- **WORK TO COMPLETE**
Rewrite the data below with every "common name" replaced by "vernacular name", keeping all other text the same.

>>>>

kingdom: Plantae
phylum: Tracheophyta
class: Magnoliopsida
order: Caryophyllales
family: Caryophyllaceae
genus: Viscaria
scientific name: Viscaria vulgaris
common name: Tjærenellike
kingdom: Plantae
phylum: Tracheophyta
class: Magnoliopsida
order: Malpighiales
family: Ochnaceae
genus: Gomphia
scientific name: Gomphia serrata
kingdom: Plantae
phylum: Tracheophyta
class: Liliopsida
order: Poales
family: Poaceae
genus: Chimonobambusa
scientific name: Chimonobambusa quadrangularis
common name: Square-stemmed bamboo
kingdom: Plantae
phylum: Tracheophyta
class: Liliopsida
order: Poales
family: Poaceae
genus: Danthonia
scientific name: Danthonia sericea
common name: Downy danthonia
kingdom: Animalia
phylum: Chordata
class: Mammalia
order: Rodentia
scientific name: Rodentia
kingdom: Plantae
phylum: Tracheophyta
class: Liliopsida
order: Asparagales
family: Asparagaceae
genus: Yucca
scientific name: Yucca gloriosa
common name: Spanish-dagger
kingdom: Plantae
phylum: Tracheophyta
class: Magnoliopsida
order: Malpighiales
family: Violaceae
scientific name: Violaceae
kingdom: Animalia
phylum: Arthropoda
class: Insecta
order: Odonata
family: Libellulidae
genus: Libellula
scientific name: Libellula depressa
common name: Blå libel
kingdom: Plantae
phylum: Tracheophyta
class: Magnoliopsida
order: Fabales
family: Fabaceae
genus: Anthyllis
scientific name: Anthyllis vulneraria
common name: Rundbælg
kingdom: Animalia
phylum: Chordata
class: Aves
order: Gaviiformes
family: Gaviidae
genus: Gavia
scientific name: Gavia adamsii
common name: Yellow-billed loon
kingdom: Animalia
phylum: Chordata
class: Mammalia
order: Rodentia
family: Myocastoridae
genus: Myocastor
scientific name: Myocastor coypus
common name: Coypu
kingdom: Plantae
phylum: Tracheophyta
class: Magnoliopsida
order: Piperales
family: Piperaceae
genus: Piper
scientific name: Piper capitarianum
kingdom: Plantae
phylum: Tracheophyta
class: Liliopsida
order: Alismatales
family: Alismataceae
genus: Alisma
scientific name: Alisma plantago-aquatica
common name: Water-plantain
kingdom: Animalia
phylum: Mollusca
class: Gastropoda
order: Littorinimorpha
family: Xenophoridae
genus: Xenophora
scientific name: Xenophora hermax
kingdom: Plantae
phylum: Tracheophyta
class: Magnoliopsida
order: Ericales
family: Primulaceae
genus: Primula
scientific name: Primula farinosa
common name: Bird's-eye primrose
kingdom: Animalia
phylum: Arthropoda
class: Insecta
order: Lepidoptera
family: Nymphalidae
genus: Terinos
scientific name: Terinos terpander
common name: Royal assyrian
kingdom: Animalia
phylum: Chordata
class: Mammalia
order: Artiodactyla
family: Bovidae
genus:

<<<<

- **SOLUTION TO THIS EXERCISE**
kingdom: Plantae
phylum: Tracheophyta
class: Magnoliopsida
order: Caryophyllales
family: Caryophyllaceae
genus: Viscaria
scientific name: Viscaria vulgaris
vernacular name: Tjærenellike
kingdom: Plantae
phylum: Tracheophyta
class: Magnoliopsida
order: Malpighiales
family: Ochnaceae
genus: Gomphia
scientific name: Gomphia serrata
kingdom: Plantae
phylum: Tracheophyta
class: Liliopsida
order: Poales
family: Poaceae
genus: Chimonobambusa
scientific name: Chimonobambusa quadrangularis
vernacular name: Square-stemmed bamboo
kingdom: Plantae
phylum: Tracheophyta
class: Liliopsida
order: Poales
family: Poaceae
genus: Danthonia
scientific name: Danthonia sericea
vernacular name: Downy danthonia
kingdom: Animalia
phylum: Chordata
class: Mammalia
order: Rodentia
scientific name: Rodentia
kingdom: Plantae
phylum: Tracheophyta
class: Liliopsida
order: Asparagales
family: Asparagaceae
genus: Yucca
scientific name: Yucca gloriosa
vernacular name: Spanish-dagger
kingdom: Plantae
phylum: Tracheophyta
class: Magnoliopsida
order: Malpighiales
family: Violaceae
scientific name: Violaceae
kingdom: Animalia
phylum: Arthropoda
class: Insecta
order: Odonata
family: Libellulidae
genus: Libellula
scientific name: Libellula depressa
vernacular name: Blå libel
kingdom: Plantae
phylum: Tracheophyta
class: Magnoliopsida
order: Fabales
family: Fabaceae
genus: Anthyllis
scientific name: Anthyllis vulneraria
vernacular name: Rundbælg
kingdom: Animalia
phylum: Chordata
class: Aves
order: Gaviiformes
family: Gaviidae
genus: Gavia
scientific name: Gavia adamsii
vernacular name: Yellow-billed loon
kingdom: Animalia
phylum: Chordata
class: Mammalia
order: Rodentia
family: Myocastoridae
genus: Myocastor
scientific name: Myocastor coypus
vernacular name: Coypu
kingdom: Plantae
phylum: Tracheophyta
class: Magnoliopsida
order: Piperales
family: Piperaceae
genus: Piper
scientific name: Piper capitarianum
kingdom: Plantae
phylum: Tracheophyta
class: Liliopsida
order: Alismatales
family: Alismataceae
genus: Alisma
scientific name: Alisma plantago-aquatica
vernacular name: Water-plantain
kingdom: Animalia
phylum: Mollusca
class: Gastropoda
order: Littorinimorpha
family: Xenophoridae
genus: Xenophora
scientific name: Xenophora hermax
kingdom: Plantae
phylum: Tracheophyta
class: Magnoliopsida
order: Ericales
family: Primulaceae
genus: Primula
scientific name: Primula farinosa
vernacular name: Bird's-eye primrose
kingdom: Animalia
phylum: Arthropoda
class: Insecta
order: Lepidoptera
family: Nymphalidae
genus: Terinos
scientific name: Terinos terpander
vernacular name: Royal assyrian
kingdom: Animalia
phylum: Chordata
class: Mammalia
order: Artiodactyla
family: Bovidae
genus:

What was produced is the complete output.